All run SAP’s Enterprise Resource Planning (ERP) applications. One look at the long list of SAP customers the University of Michigan maintains and we can see that a multitude of well-known, well-respected and successful organizations across all industries rely on SAP applications for their primary business processes.
Analytics with SAP data
Due to its central role in organizations’ primary business processes, it is safe to say that key analytical environments, including data lakes, data warehouses, or streaming data applications, use data residing in SAP. Off the shelf, SAP provides Business Warehouse (BW) for SAP data.
However, organizations often have requirements to include non-SAP data in their analytical environments, and they generally don’t extend BW with large amounts of external data.
With lots of data in the data warehouse and the need for scalable data processing resources, the cost of running the entire data warehouse in BW – nowadays often on the Hana in-memory database – is an important consideration.
Thankfully there are cost-effective, flexible data lake, data warehouse, and streaming data solutions readily available in the cloud, including:
- File-based solutions like Amazon S3, Azure Data Lake Store (ADLS), and Google Cloud Storage (GCS)
- Database technologies like Snowflake, Amazon Redshift, Azure Synapse Analysis (formerly Azure Data Warehouse), and Google BigQuery
- Streaming data solutions like Amazon MSK, a hosted version of open-source Kafka, Amazon Kinesis, Azure Event Hub, and Google Dataflow.
With SAP applications running on top of a relational database, there are many tools and techniques to integrate data from relational databases into data lakes, data warehouses, and streaming data applications.
Getting data out of SAP
How do you extract data from SAP applications so that you can build your cloud-based data lake, data warehouse, or streaming data application? It isn’t necessarily easy. SAP recommends using its proprietary Advanced Business Application Programming (Abap) language, or call code fragments in a language called Business APIs (BAPIs), as Remote Function Calls (RFCs).
Abap and BAPIs run through the SAP application servers, the second and typically most loaded tier in SAP’s three-tier architecture. Abap uses batch interactions, and (out of the box) BAPIs retrieve limited information and no additional columns that may have been added in your SAP environment as customizations.
For real-time replication from non-Hana sources, SAP provides (Sybase) Replication Server but it does not support pool tables.
Also, SAP Replication Server has had very limited enhancements since the Sybase acquisition in 2010, with Replication Server supporting predominantly transaction processing databases like Oracle, DB2, SQL Server and Sybase ASE, and as a target also Hana and Sybase IQ. Commonly-used modern analytical platforms like cloud-based file systems (S3, ADLS, or GCS), analytical databases (Snowflake, Redshift), or streaming data solutions (Kafka), are not supported.

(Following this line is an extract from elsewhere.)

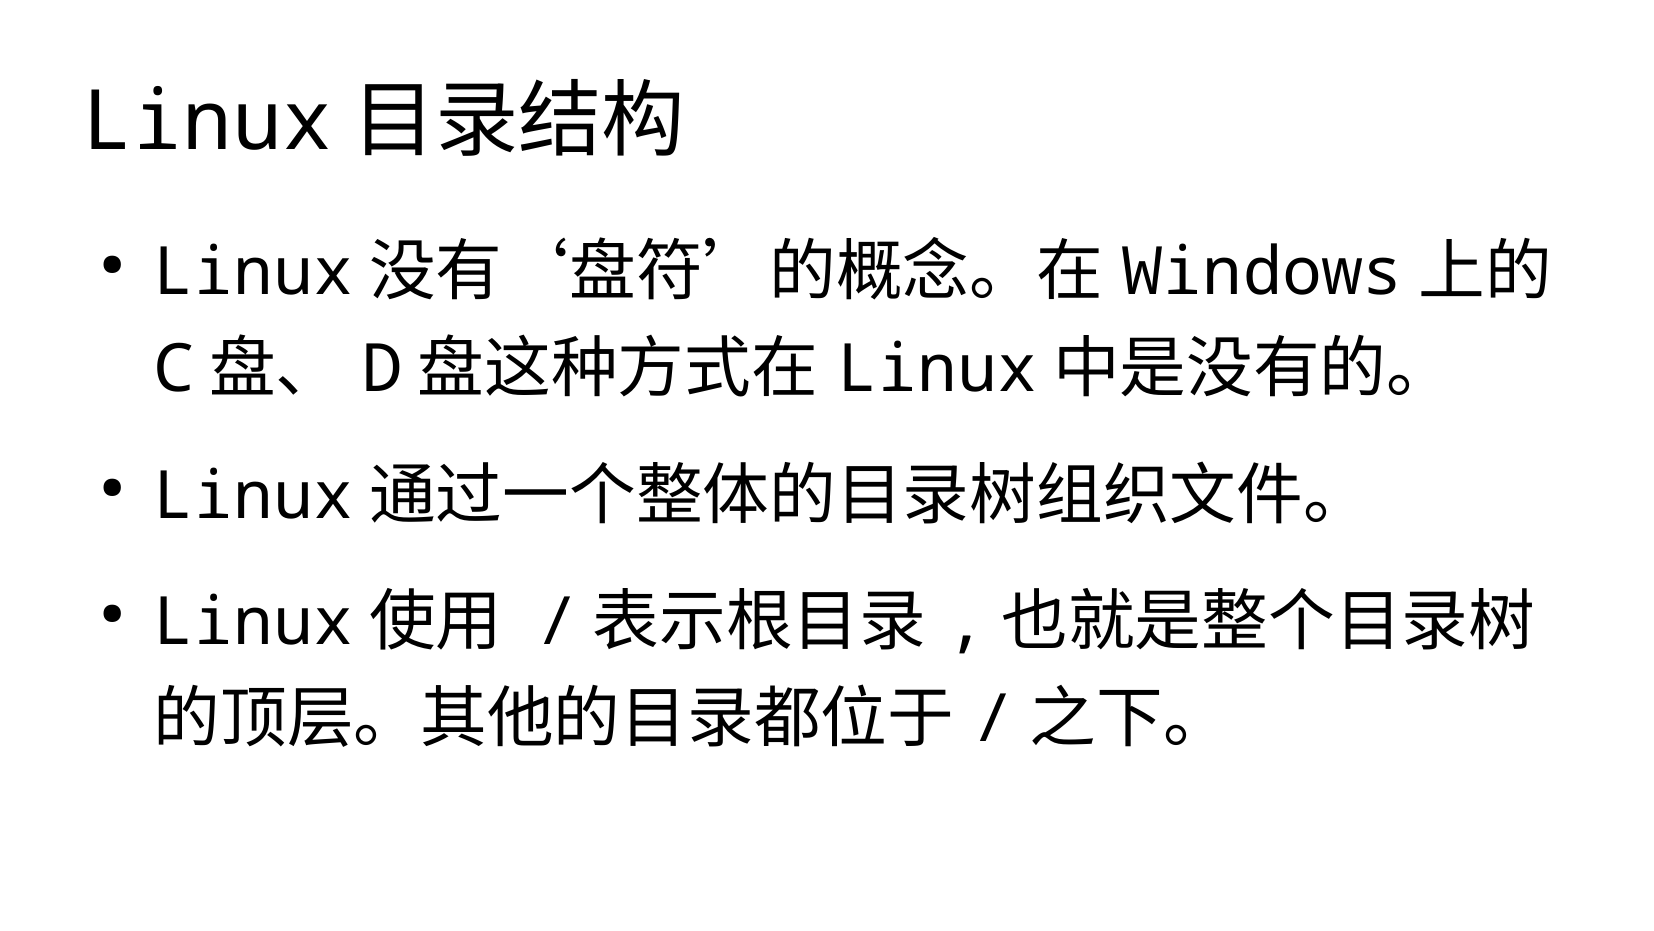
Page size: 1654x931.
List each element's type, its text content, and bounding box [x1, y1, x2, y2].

list Linux没有‘盘符’的概念。在Windows上的C盘、D盘这种方式在Linux中是没有的。 Linux通过一个整体的目录树组织文件。 Linux使用 /表示根目录,也就是整个目录树的顶层。其他的目录都位于/之下。 [82, 217, 1571, 804]
title Linux目录结构 [82, 37, 1571, 189]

For replication out of SAP Hana as a source (as well as for non-Hana sources), there is the SAP Landscape Transformation (SLT) Replication Server which uses a trigger-based approach to capture changes and hence impacts the transactions on the source. However, log-based Change Data Capture (CDC) is generally considered a superior approach for capturing changes.
Data replication from SAP
Log-based CDC from many commonly-used transaction processing databases, including SAP Hana, provides a strong alternative for data replication from SAP applications. CDC captures raw data as it is written to the source database transaction logs; it captures the data from the transaction logs in real-time, with minimal impact on the SAP application.

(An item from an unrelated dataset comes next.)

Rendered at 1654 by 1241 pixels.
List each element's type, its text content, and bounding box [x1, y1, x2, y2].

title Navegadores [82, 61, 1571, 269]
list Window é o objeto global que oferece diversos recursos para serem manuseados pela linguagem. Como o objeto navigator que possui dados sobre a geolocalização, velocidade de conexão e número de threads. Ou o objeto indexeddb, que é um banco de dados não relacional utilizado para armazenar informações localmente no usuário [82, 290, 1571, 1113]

The technology integrates with the SAP dictionaries to retrieve up to date definitions for pool and cluster tables, including any custom Z-columns that may have been added to the tables. Cluster and pool tables are subsequently decoded downstream in the replication flow, away from SAP applications, without relying on Abap or BAPIs.

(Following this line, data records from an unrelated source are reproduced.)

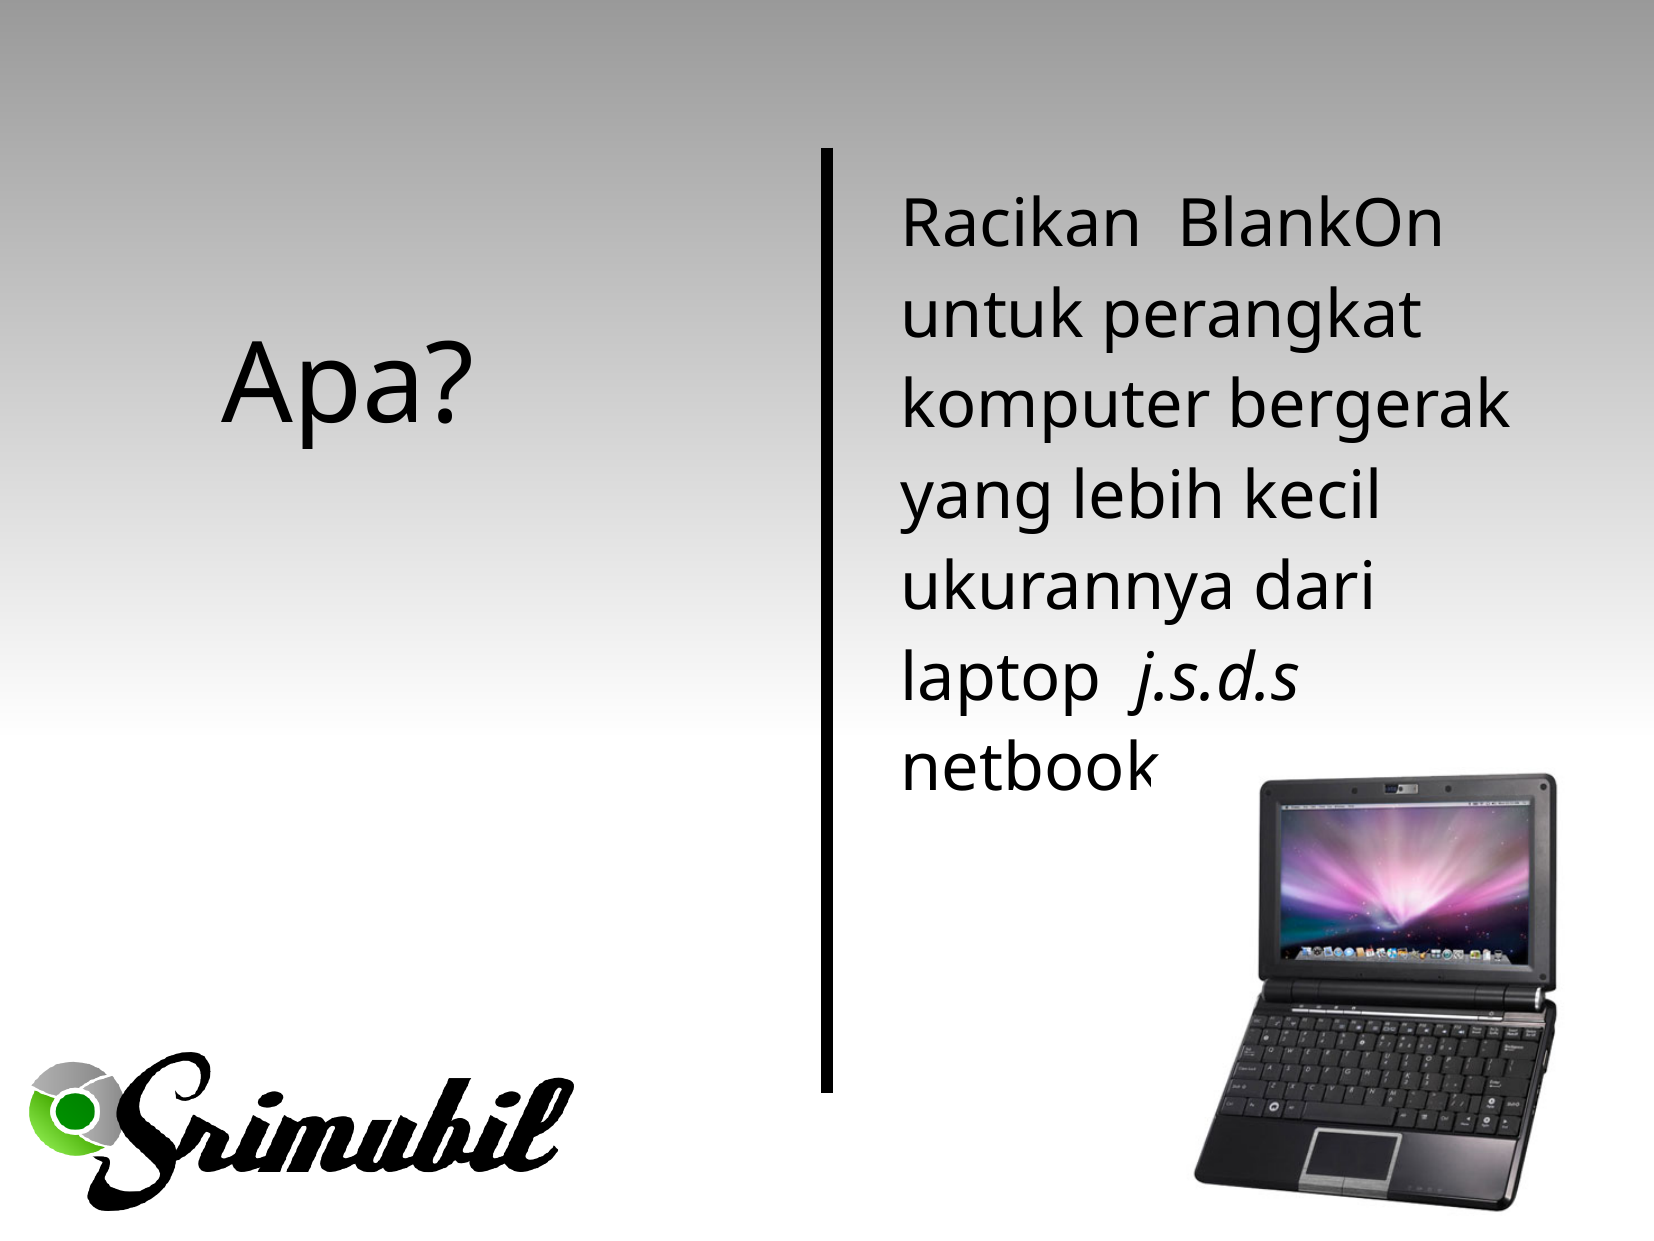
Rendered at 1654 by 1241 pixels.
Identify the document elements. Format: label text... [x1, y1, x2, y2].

text_box Apa? [206, 295, 461, 451]
text_box Racikan BlankOn untuk perangkat komputer bergerak yang lebih kecil ukurannya dari laptop j.s.d.s netbook [885, 167, 1536, 1093]
picture [1151, 767, 1600, 1216]
picture [29, 1052, 574, 1211]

Log-based CDC can provide many benefits for SAP customers, including:
- Near-zero overhead load on the source SAP transactional database
- Lower latency between source and target
- Real-time data availability
- Improved data quality – log-based CDC provides zero change data loss – including deletes and transient updates
As businesses adopt cloud-based solutions, the need for real-time data to power business operations continues to grow. In order to be successful in the modern business environment, leaders need actionable insights based on the freshest, most accurate data. Log-based CDC can help mitigate the drain on resources that can occur when trying to extract SAP data for analytics.
With log-based CDC, essential SAP data is available when and how it is most needed.